Directed by Dan Friedkin (no relation to the director William; this Friedkin’s father, Thomas, is a renowned stunt pilot) and adapted from the nonfiction book “The Man Who Made Vermeers” by Jonathan Lopez, the movie opens with the discovery of “Jesus and the Adulteress,” a work reputedly by Vermeer, stashed away by Hermann Göring. Bang’s character, Joseph Piller, is eager to track down whoever sold it to the Nazis, despite his misgivings about the firing squads he sees dispensing rough justice in Amsterdam.

It doesn’t take him long to find Han van Meegeren (Guy Pearce), an ostensibly failed artist who more than passes the smell test for a collaborator. But Piller can’t quite believe in van Meegeren’s guilt. He’s committed some kind of crime, to be sure. But what?

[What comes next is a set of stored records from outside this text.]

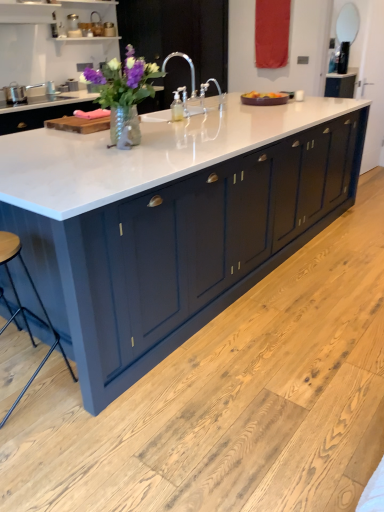
The width and height of the screenshot is (384, 512). What are the coordinates of `vacant space to the right of matte glass vase at center` in the screenshot? It's located at (196, 146).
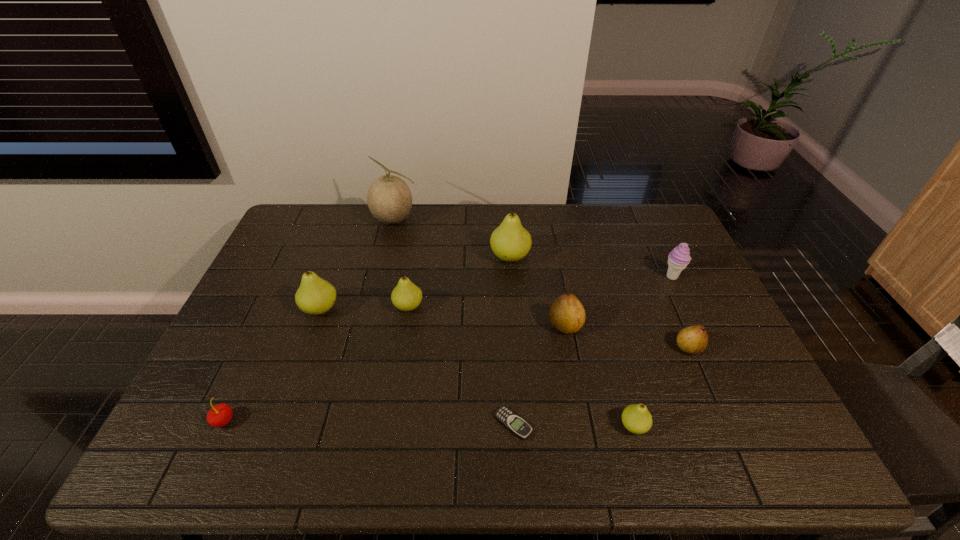
I want to click on vacant space located on the back of the fifth shortest pear, so click(x=339, y=256).

Find the location of a particular element. The image size is (960, 540). vacant space located 0.050m on the right of the purple icecream is located at coordinates (698, 276).

Find the location of a particular element. This screenshot has width=960, height=540. vacant space located on the back of the third green pear from right to left is located at coordinates (419, 246).

The height and width of the screenshot is (540, 960). Identify the location of vacant space located 0.320m on the back of the fourth pear from left to right. (550, 244).

Where is `vacant region located 0.200m on the back of the smaller brown pear`? vacant region located 0.200m on the back of the smaller brown pear is located at coordinates (662, 287).

What are the coordinates of `vacant area located 0.230m on the back of the nearest green pear` in the screenshot? It's located at (610, 338).

Locate an element on the screen. vacant area situated 0.050m on the front of the red cherry is located at coordinates (209, 453).

Locate an element on the screen. The height and width of the screenshot is (540, 960). vacant space located on the left of the beeper is located at coordinates (439, 424).

What are the coordinates of `object at the far edge` in the screenshot? It's located at (389, 198).

You are a GUI agent. You are given a task and a screenshot of the screen. Output one action in this format:
    pyautogui.click(x=<x>, y=<y>)
    Task: Click on the pear located in the near edge section of the desktop
    This screenshot has width=960, height=540.
    Given the screenshot: What is the action you would take?
    pyautogui.click(x=636, y=418)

The film moves from detective story to courtroom drama with nicely sketched character studies as a bonus; Piller’s marriage is suffering because he can’t accept his own wife’s undercover work during the war. While Vicky Krieps does stealthily affecting work as Piller’s assistant, the movie ultimately belongs to Pearce’s van Meegeren, an aging dandy intent on long-term revenge — even at the potential cost of his own freedom — against the art world insiders who disdained and shunned him.

The Last Vermeer
Rated R for language, themes, brief nudity. Running time: 1 hour 57 minutes. In theaters. Please consult the guidelines outlined by the Centers for Disease Control and Prevention before watching movies inside theaters.